17 groups, 6 group-level predictors: What to do?

Yi-Chun Ou writes:

I am using a multilevel model with three levels. I read that you wrote a book about multilevel models, and wonder if you can solve the following question.

The data structure is like this:

Level one: customer (8444 customers)
Level two: companys (90 companies)
Level three: industry (17 industries)

I use 6 level-three variables (i.e. industry characteristics) to explain the variance of the level-one effect across industries. The question here is whether there is an over-fitting problem since there are only 17 industries. I understand that this must be a problem for non-multilevel models, but is it also a problem for multilevel models?

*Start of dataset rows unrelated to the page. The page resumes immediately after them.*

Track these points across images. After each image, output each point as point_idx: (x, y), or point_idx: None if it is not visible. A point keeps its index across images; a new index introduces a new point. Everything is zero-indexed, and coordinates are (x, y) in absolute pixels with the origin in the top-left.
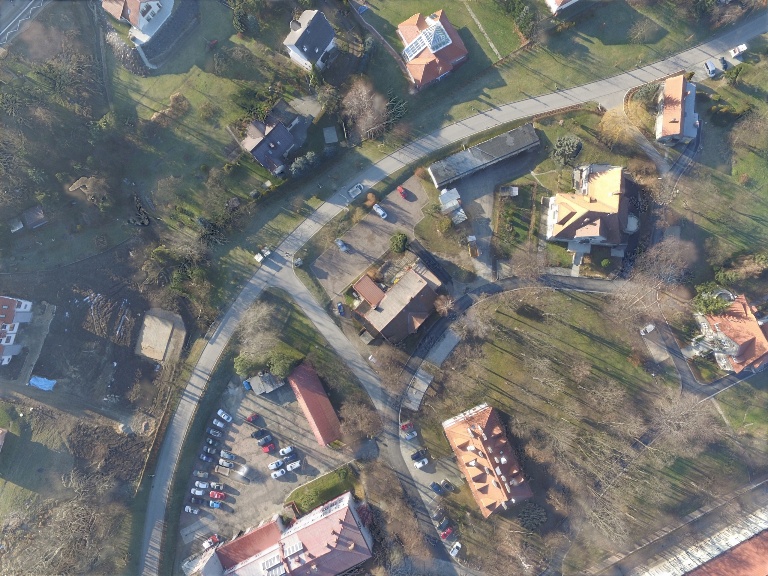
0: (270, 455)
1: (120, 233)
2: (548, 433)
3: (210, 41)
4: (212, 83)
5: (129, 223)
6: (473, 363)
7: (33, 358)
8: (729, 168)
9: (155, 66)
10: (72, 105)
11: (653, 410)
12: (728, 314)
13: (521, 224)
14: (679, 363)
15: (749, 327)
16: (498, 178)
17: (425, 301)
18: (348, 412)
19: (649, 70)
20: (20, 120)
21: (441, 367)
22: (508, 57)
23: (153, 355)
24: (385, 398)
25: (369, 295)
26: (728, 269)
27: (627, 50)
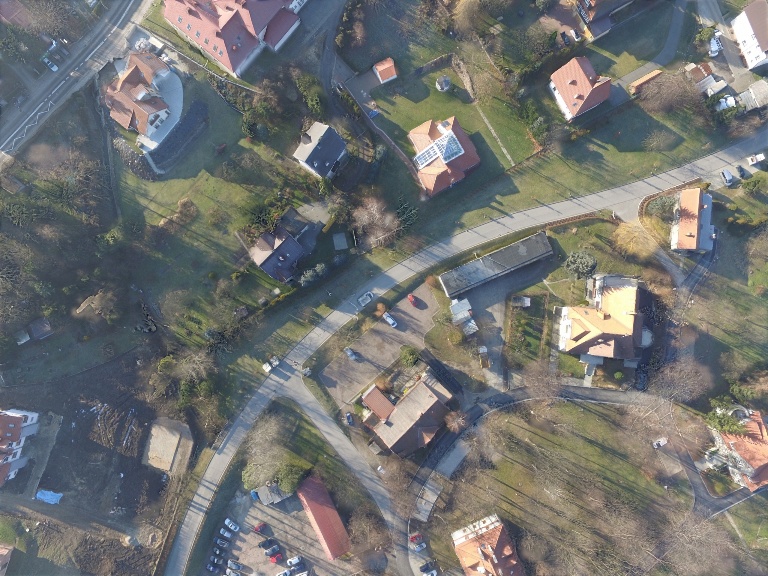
0: (277, 565)
1: (127, 340)
2: (559, 545)
3: (219, 146)
4: (220, 188)
5: (136, 330)
6: (483, 474)
7: (39, 470)
8: (745, 278)
9: (163, 171)
10: (79, 213)
11: (665, 523)
12: (743, 434)
13: (533, 333)
14: (692, 476)
15: (765, 450)
16: (510, 286)
17: (435, 416)
18: (356, 524)
19: (664, 177)
20: (27, 236)
21: (451, 478)
22: (521, 163)
23: (160, 465)
24: (394, 509)
25: (379, 408)
26: (743, 384)
27: (642, 157)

My reply: Yes, this could be a problem. I’d suggest combining some of your variables into a common score, or using only some of the variables, or using strong priors to control the inferences. This is an interesting and important area of statistics research, to do this sort of thing systematically. There’s lots of work on what to do with hundreds of data points and thousands of predictors, but not so much with 17 data and 6 predictors.

One Comment

  1. Jeremy Miles says:

    This sounds to me like a situation where you just don’t have enough data (information) to make good inferences. You can try to bring in some more information by using strong priors, but it’s going to be hard to get good answers (I’d have thought).